It’s 7:25, oh, sorry, 26 now. Today’s sort of a big day. I have an outing with her. I thought Life of Pi was a book on math. Turns out it isn’t. You know, sometimes the brain becomes so blank and stupid and you can’t extract anything from it and the more you try the harder it resists the production of any idea? That’s my state now. Nothing to write. Wait, then I’ll tell you about those moments.
Imagine you are in the middle of something. Really in the middle of something. Like joking with friends, and you’re laughing so hard your tummy hurts, and one of your friends is going around the room doing silly stuff while another tries to sing a song, and outside there’s the patter of rains and the faint sound of traffic. Downstairs the TV is on and someone’s watching a Hindi soap you hate. You can recognize it from the music. All you have in your mind at the moment is what joke to make next. You are completely immersed, you see, in the person you are. That is to say, the friends you have, the jokes you make, the things you can make a joke about, the sounds of traffic and the rain you know since childhood. Because these are, after all, what a person comes down to in the end.

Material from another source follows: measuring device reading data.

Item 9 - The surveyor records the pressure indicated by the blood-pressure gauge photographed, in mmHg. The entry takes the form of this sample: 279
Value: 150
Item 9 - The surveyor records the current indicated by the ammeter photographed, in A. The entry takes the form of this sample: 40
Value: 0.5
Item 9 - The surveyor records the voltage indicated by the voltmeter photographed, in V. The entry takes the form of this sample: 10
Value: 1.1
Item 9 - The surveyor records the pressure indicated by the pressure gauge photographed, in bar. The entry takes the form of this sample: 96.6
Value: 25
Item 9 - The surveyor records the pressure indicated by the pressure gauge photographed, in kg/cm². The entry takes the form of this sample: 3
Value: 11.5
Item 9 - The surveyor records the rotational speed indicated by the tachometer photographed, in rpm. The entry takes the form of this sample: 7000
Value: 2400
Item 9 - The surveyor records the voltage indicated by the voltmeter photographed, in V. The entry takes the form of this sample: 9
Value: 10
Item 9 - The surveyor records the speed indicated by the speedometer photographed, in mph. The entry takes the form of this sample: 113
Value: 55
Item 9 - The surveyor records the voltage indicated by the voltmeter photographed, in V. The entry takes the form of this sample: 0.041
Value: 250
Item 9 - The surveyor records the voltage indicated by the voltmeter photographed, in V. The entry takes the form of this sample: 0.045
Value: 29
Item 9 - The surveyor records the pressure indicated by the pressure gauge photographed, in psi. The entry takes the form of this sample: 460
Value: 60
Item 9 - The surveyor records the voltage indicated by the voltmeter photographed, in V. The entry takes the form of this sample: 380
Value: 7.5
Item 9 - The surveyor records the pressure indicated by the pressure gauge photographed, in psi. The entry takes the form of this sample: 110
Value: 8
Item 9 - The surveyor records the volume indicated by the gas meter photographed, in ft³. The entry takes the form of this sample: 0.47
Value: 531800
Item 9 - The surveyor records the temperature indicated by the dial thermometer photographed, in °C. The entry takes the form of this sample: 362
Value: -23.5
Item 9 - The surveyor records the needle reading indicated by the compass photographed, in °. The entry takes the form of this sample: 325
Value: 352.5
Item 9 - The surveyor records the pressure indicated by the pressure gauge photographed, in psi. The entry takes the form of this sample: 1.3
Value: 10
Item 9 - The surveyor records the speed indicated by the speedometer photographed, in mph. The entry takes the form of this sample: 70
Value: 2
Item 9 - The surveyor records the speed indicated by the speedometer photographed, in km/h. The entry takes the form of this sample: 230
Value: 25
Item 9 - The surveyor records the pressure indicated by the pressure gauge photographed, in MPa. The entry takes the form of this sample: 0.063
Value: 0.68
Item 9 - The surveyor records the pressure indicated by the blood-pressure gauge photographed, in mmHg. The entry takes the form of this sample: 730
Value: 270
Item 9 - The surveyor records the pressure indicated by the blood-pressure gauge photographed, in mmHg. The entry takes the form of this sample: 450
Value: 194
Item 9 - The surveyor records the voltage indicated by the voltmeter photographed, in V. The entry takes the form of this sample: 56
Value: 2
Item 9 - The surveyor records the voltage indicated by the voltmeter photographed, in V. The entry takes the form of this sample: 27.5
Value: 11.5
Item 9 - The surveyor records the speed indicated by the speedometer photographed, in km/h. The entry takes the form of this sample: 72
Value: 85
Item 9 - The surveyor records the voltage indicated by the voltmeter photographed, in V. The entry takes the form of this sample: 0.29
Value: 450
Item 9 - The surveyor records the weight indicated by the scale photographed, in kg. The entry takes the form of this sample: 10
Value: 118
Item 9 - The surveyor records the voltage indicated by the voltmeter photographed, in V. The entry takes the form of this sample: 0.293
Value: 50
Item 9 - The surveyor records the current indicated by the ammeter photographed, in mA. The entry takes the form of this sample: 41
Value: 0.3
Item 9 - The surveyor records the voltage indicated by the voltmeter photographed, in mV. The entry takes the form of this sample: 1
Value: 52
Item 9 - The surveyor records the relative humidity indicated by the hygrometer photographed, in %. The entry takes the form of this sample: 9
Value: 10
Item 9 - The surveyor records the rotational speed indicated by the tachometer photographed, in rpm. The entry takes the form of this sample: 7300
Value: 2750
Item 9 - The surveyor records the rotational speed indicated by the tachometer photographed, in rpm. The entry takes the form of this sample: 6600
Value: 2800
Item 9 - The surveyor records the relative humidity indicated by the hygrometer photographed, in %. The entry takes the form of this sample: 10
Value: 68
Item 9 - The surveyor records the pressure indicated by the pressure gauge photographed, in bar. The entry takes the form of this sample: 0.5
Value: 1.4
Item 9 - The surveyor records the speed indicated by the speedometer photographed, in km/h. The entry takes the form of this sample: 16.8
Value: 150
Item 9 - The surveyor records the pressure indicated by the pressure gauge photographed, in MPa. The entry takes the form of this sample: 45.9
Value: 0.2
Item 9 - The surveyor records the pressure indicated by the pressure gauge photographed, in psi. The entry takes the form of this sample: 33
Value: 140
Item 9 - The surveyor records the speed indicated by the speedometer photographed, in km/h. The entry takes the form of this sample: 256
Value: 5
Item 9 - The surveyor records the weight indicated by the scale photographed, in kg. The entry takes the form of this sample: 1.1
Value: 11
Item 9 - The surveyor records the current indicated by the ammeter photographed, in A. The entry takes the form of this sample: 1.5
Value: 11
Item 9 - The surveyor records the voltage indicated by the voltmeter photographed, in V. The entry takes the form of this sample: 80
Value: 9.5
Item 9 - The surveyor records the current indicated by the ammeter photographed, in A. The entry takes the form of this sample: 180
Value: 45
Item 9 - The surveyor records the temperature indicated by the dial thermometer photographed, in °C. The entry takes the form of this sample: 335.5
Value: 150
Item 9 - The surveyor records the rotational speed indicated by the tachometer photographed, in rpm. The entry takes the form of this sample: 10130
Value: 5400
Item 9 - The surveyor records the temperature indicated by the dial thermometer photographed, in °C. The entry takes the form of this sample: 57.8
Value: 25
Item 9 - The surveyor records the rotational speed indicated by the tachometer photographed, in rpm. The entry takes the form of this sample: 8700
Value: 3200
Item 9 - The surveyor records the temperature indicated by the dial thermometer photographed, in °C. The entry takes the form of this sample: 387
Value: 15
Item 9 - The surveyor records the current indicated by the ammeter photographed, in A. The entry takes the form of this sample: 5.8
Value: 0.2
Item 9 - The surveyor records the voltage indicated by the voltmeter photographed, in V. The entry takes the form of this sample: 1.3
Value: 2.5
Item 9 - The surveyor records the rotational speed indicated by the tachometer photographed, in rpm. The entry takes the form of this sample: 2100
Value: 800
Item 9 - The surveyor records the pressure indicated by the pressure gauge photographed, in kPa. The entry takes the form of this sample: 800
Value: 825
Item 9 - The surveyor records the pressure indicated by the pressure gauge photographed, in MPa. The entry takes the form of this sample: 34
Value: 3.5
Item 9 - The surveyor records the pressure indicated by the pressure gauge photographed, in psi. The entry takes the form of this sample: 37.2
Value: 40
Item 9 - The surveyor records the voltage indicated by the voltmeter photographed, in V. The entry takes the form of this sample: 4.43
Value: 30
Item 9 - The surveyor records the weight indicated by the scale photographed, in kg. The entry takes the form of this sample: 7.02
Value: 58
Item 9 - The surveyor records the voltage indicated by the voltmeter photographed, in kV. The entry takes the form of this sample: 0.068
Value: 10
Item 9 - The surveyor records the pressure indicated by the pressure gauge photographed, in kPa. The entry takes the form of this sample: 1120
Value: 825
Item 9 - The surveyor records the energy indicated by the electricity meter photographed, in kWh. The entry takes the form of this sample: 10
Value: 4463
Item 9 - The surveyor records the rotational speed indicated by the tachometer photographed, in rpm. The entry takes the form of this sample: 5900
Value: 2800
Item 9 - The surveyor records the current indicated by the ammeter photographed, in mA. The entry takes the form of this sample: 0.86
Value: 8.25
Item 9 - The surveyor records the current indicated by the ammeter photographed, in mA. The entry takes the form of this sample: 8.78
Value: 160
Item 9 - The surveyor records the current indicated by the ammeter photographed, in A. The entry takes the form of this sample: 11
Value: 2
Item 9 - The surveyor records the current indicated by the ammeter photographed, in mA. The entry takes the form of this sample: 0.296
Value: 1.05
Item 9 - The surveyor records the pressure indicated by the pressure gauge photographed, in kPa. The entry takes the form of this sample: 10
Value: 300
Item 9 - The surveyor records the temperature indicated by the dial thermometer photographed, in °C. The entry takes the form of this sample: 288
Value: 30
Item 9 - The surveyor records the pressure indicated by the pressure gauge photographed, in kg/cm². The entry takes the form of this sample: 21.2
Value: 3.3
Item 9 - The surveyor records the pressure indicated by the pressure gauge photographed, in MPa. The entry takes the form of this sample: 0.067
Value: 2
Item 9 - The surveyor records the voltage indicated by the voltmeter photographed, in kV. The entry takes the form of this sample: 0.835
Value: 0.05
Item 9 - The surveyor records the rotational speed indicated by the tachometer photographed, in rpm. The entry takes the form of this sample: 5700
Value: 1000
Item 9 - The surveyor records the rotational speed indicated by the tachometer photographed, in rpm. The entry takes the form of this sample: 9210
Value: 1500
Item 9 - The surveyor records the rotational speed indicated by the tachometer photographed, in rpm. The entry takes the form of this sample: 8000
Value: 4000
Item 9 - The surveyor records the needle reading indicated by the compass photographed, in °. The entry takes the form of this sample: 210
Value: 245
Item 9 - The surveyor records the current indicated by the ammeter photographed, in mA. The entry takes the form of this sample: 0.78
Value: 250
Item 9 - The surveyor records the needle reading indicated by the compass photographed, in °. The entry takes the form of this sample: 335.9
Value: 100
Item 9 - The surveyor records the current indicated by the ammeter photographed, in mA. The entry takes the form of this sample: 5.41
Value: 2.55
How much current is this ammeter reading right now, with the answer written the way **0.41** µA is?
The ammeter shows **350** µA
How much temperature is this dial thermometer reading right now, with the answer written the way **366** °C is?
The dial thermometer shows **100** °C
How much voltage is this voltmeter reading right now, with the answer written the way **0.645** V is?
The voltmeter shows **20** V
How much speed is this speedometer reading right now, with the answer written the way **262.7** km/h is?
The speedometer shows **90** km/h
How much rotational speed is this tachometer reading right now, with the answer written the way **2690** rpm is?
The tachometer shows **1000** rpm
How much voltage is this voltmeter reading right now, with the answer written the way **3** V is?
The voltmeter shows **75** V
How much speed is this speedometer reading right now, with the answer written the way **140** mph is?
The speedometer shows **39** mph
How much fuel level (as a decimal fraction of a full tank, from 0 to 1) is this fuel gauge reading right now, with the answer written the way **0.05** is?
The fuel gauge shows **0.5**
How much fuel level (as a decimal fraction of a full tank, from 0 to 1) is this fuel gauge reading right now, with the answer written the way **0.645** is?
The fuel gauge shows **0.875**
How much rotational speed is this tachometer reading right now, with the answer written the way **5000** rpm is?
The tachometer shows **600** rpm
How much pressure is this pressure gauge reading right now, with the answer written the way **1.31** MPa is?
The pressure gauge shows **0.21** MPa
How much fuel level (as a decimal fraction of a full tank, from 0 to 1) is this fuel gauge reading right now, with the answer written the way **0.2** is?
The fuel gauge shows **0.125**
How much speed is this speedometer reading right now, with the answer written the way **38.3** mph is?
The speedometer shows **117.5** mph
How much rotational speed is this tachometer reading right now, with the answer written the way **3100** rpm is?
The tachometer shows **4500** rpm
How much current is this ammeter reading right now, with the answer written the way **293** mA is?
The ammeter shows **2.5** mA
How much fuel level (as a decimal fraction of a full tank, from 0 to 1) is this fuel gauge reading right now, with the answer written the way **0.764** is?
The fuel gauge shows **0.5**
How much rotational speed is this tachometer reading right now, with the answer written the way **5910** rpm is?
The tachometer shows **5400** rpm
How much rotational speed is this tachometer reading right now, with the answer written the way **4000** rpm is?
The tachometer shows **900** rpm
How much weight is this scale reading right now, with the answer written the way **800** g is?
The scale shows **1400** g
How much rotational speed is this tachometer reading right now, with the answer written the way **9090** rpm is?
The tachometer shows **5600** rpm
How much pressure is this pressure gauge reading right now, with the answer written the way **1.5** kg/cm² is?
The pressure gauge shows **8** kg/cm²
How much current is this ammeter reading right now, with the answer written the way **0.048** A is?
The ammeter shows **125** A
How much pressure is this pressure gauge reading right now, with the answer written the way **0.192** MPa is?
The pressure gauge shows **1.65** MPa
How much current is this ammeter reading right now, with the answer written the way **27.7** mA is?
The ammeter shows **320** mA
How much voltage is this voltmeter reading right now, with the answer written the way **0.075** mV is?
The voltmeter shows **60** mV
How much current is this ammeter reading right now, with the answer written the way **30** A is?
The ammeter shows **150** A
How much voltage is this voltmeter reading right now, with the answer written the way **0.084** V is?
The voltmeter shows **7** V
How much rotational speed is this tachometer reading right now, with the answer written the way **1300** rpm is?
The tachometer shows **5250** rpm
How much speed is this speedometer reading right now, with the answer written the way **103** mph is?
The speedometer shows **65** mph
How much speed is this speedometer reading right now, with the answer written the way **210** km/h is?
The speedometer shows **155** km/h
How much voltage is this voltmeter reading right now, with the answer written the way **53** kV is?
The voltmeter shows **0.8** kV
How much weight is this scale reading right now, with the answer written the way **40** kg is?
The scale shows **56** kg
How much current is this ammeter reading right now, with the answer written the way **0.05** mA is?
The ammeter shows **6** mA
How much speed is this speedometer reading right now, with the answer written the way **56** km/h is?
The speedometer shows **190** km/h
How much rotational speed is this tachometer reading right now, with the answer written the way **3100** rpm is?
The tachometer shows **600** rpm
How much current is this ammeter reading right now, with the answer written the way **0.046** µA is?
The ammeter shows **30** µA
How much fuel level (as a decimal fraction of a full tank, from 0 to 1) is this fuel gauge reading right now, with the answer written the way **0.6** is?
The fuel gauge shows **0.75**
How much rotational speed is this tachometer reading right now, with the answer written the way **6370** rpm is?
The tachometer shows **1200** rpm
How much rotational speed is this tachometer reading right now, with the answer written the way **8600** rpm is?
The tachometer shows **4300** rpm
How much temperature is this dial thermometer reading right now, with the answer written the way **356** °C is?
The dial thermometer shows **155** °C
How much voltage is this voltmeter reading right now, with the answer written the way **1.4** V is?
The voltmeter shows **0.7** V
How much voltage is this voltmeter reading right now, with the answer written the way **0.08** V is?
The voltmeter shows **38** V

And then, suddenly, while you were trying to make up that joke, something happens. No, no pop, wham, bang. No ghost, wizard or likewise. What happens is that you suddenly slip from the mental state you were in, into a state I cannot describe. All I can say is that it is pretty high, from where you can see the whole hierarchy, the whole structure and arrangement of ever-increasing complications, shell within shell, that lead to this final conception called yourself.
In a single moment someone just yanks you from behind and you’re receding fast from all the associations, your family, friends, lover, jealousies, prides, regrets, doubts, problems, dreams, into a deep grey void, just like in the TV they sometimes zoom you up from a street scene to the city then the continent and then planet Earth. Just like that. Someone pulls you up from that joke you were trying to make, out through the gripping arms of your life, individuality and self that enclose you. Up, up, escaping shell after shell, till you are so high you can see the whole hierarchy from His point of view, see yourself gripped firmly in a thousand arms of your own life, immersed in the convincing reality of your self, trying to make a joke among friends in a rainy evening with the traffic outside and a Hindi soap that you hate on the TV downstairs.
That’s when you lose yourself. You know at that point with crystal clarity that you are nothing but one of the pieces of coloured paper that float through the universe. Each one around you is a coloured paper. The colours on them are the result of their experiences, their dreams, wishes, their friends, hobbies, their enclosing arms of life and self, and hence each of those coloured papers is unique in the whole universe, unique and unmatched, until they return to where they came from, and He washes all colour off the papers, reducing each to the same white featureless identical rectangle they really are. Then they wait for their next life of colouring, of being someone else.
Then the moment is over and someone just drops you back quietly to where you were, in the middle of trying to make a joke among friends in a rainy evening.
You look around, trying to recollect who you are supposed to be at the moment, trying to recollect yourself like a tornado victim gathering pieces of his happy home among the ruins, struggling to believe again the truth you just realized in the last moment was a lie: that you have a self.
The name I have given to this piece is from an Enigma soundtrack. The name reminded me of another piece which the title would have fitted even better. And then I realized that this piece relates strongly to that one.